BMC Sports Science, Medicine and Rehabilitation
Centre for Human Performance / School of Medical and Health Sciences
Royal Perth Hospital Career Advancement Fellowship (CAF 00/2020) / Emerging Leader Fellowship from the Western Australian Future Health Research and Innovation Fund
Background: Physical demands and injury rates differ between elite female and male Australian Football (AF) players. To improve understanding of contributing physical factors to these differences, the purpose of this study was to investigate lower-body morphology and whole-body composition of elite footballers competing in the Australian Football League (AFL) and Australian Football League Women’s (AFLW). Methods: Lower-body morphology and whole-body composition of 23 AFL players and 23 AFLW players were assessed using peripheral Quantitative Computed Tomography and Dual-energy X-ray Absorptiometry at the beginning of pre-season. Differences between cohorts, with sub-analyses of kicking vs. support limbs, and experienced vs. inexperienced player status were assessed using two-sample independent t-tests. Magnitude of differences were assessed using Cohen’s d effect sizes.
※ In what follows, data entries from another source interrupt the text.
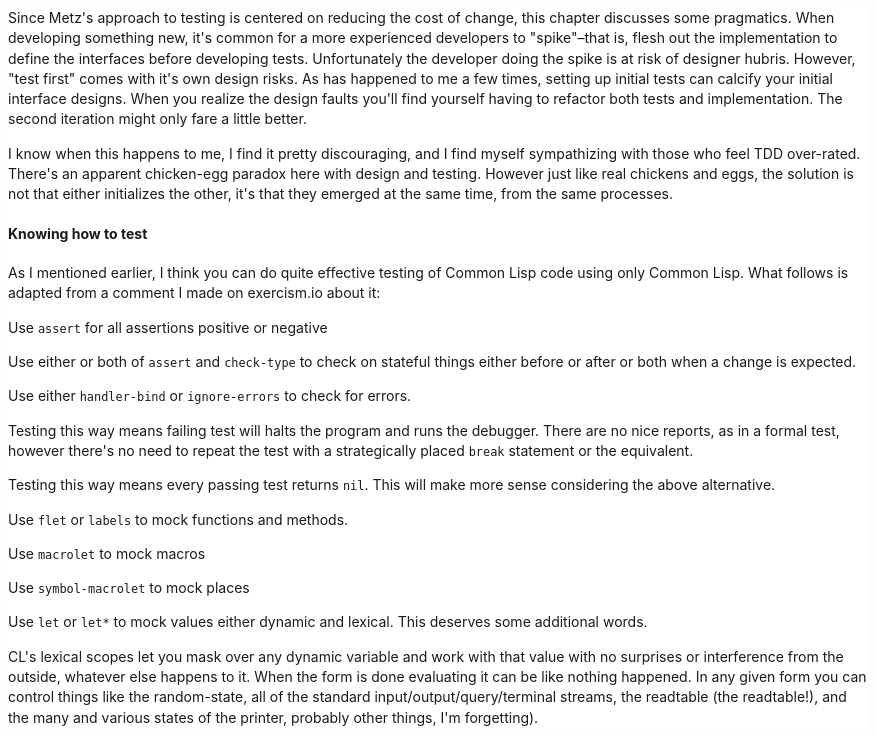 Since Metz's approach to testing is centered on reducing the cost of
change, this chapter discusses some pragmatics. When developing
something new, it's common for a more experienced developers to
"spike"&#x2013;that is, flesh out the implementation to define the
interfaces before developing tests. Unfortunately the developer doing
the spike is at risk of designer hubris. However, "test first" comes
with it's own design risks. As has happened to me a few times, setting
up initial tests can calcify your initial interface designs. When you
realize the design faults you'll find yourself having to refactor both
tests and implementation. The second iteration might only fare a
little better.

I know when this happens to me, I find it pretty discouraging, and I
find myself sympathizing with those who feel TDD over-rated. There's
an apparent chicken-egg paradox here with design and testing. However
just like real chickens and eggs, the solution is not that either
initializes the other, it's that they emerged at the same time, from
the same processes.

#### Knowing how to test

As I mentioned earlier, I think you can do quite effective testing of
Common Lisp code using only Common Lisp. What follows is adapted from
a comment I made on exercism.io about it:

Use `assert` for all assertions positive or negative 

Use either or both of `assert` and `check-type` to check on stateful
things either before or after or both when a change is expected.

Use either `handler-bind` or `ignore-errors` to check for errors.

Testing this way means failing test will halts the program and runs
the debugger. There are no nice reports, as in a formal test, however
there's no need to repeat the test with a strategically placed `break`
statement or the equivalent.

Testing this way means every passing test returns `nil`. This will
make more sense considering the above alternative.

Use `flet` or `labels` to mock functions and methods. 

Use `macrolet` to mock macros

Use `symbol-macrolet` to mock places

Use `let` or `let*` to mock values either dynamic and lexical. This
deserves some additional words. 

CL's lexical scopes let you mask over any dynamic variable and work
with that value with no surprises or interference from the outside,
whatever else happens to it. When the form is done evaluating it can
be like nothing happened. In any given form you can control things
like the random-state, all of the standard input/output/query/terminal
streams, the readtable (the readtable!), and the many and various
states of the printer, probably other things, I'm forgetting).
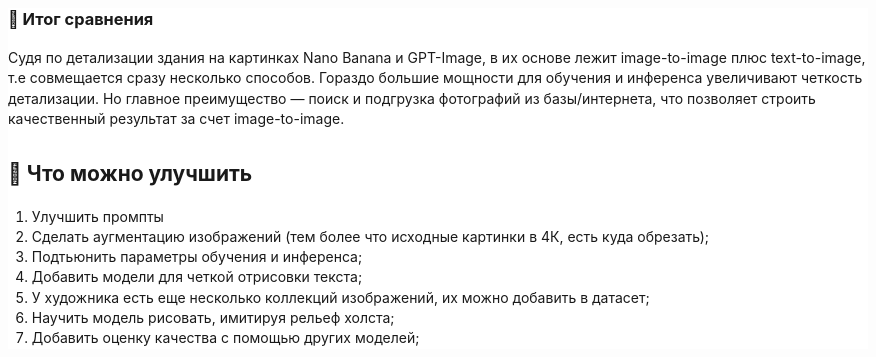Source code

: ### 🧾 Итог сравнения

Судя по детализации здания на картинках Nano Banana и GPT-Image, в их основе лежит
image-to-image плюс text-to-image, т.е совмещается сразу несколько способов.
Гораздо большие мощности для обучения и инференса увеличивают четкость детализации.
Но главное преимущество — поиск и подгрузка фотографий из базы/интернета, что позволяет строить качественный
результат за счет image-to-image.

## 🌱 Что можно улучшить

1. Улучшить промпты
2. Сделать аугментацию изображений
   (тем более что исходные картинки в 4К, есть куда обрезать);
3. Подтьюнить параметры обучения и инференса;
4. Добавить модели для четкой отрисовки текста;
5. У художника есть еще несколько коллекций изображений, их можно добавить в датасет;
6. Научить модель рисовать, имитируя рельеф холста;
7. Добавить оценку качества с помощью других моделей;
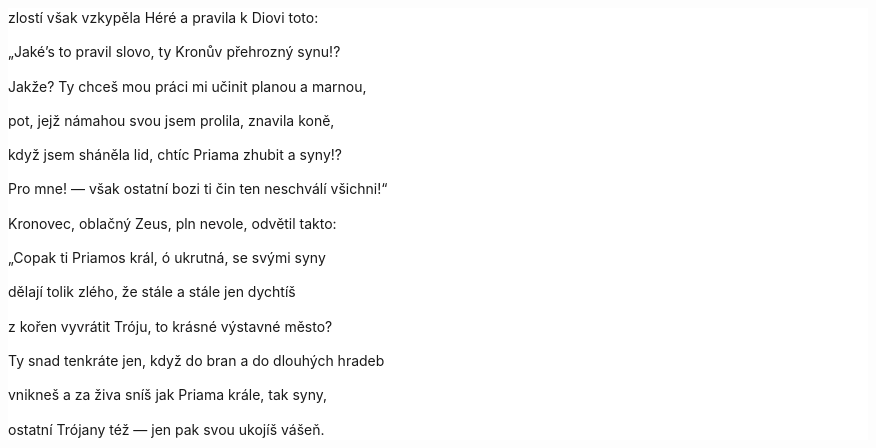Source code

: zlostí však vzkypěla Héré a pravila k Diovi toto:

„Jaké’s to pravil slovo, ty Kronův přehrozný synu!?

</section>

<section>

Jakže? Ty chceš mou práci mi učinit planou a marnou,

</section>

<section>

pot, jejž námahou svou jsem prolila, znavila koně,

</section>

<section>

když jsem sháněla lid, chtíc Priama zhubit a syny!?

</section>

<section>

Pro mne! — však ostatní bozi ti čin ten neschválí všichni!“

Kronovec, oblačný Zeus, pln nevole, odvětil takto:

</section>

<section>

„Copak ti Priamos král, ó ukrutná, se svými syny

</section>

<section>

dělají tolik zlého, že stále a stále jen dychtíš

</section>

<section>

z kořen vyvrátit Tróju, to krásné výstavné město?

</section>

<section>

Ty snad tenkráte jen, když do bran a do dlouhých hradeb

</section>

<section>

vnikneš a za živa sníš jak Priama krále, tak syny,

</section>

<section>

ostatní Trójany též — jen pak svou ukojíš vášeň.
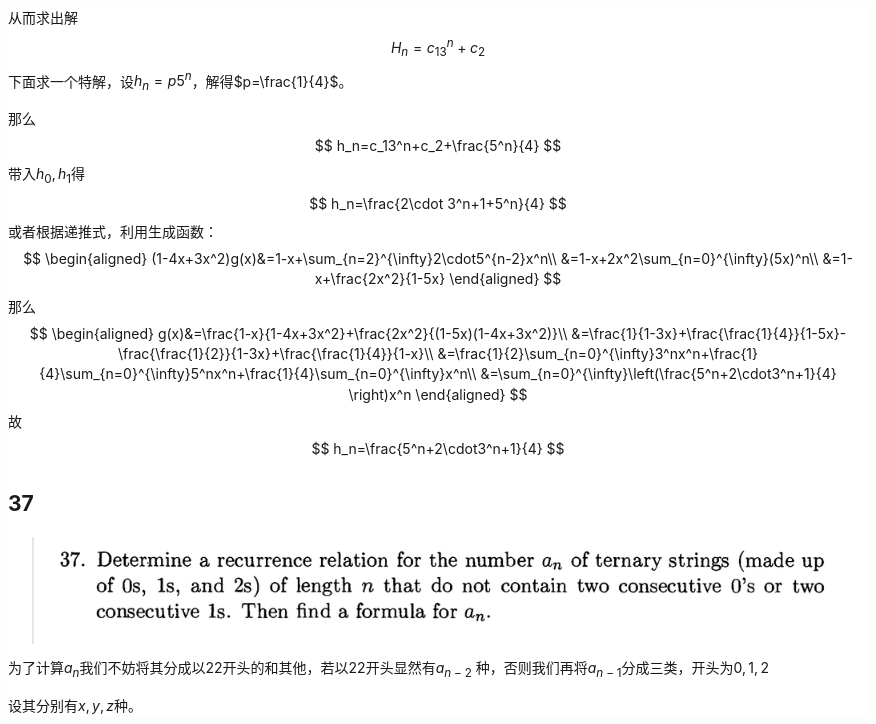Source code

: 从而求出解
$$
H_n=c_13^n+c_2
$$
下面求一个特解，设$h_n=p5^n$，解得$p=\frac{1}{4}$。

那么
$$
h_n=c_13^n+c_2+\frac{5^n}{4}
$$
带入$h_0,h_1$得
$$
h_n=\frac{2\cdot 3^n+1+5^n}{4}
$$
或者根据递推式，利用生成函数：
$$
\begin{aligned}
(1-4x+3x^2)g(x)&=1-x+\sum_{n=2}^{\infty}2\cdot5^{n-2}x^n\\
&=1-x+2x^2\sum_{n=0}^{\infty}(5x)^n\\
&=1-x+\frac{2x^2}{1-5x}
\end{aligned}
$$
那么
$$
\begin{aligned}
g(x)&=\frac{1-x}{1-4x+3x^2}+\frac{2x^2}{(1-5x)(1-4x+3x^2)}\\
&=\frac{1}{1-3x}+\frac{\frac{1}{4}}{1-5x}-\frac{\frac{1}{2}}{1-3x}+\frac{\frac{1}{4}}{1-x}\\
&=\frac{1}{2}\sum_{n=0}^{\infty}3^nx^n+\frac{1}{4}\sum_{n=0}^{\infty}5^nx^n+\frac{1}{4}\sum_{n=0}^{\infty}x^n\\
&=\sum_{n=0}^{\infty}\left(\frac{5^n+2\cdot3^n+1}{4} \right)x^n
\end{aligned}
$$
故
$$
h_n=\frac{5^n+2\cdot3^n+1}{4} 
$$



## 37

> ![image-20240924154940086](/images/image-20240924154940086.png)

为了计算$a_n$我们不妨将其分成以$22$开头的和其他，若以$22$开头显然有$a_{n-2}$ 种，否则我们再将$a_{n-1}$分成三类，开头为$0,1,2$

设其分别有$x,y,z$种。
Results: AFL players had greater absolute (p < 0.001; ES = 3.28) and relative (p < 0.001; ES = 2.29) whole body lean soft-tissue mass, with less absolute (p = 0.004; ES = 0.91) and relative (p < 0.001; ES = 2.29) fat mass than AFLW players. For AFLW players, no significant differences existed between kicking and support limbs with few differences observed between experienced and inexperienced players. Conclusions: Greater emphasis on physical development in AFLW players may be required to enable increases in muscle mass and skeletal robustness, to ensure they can tolerate the loads of elite competition.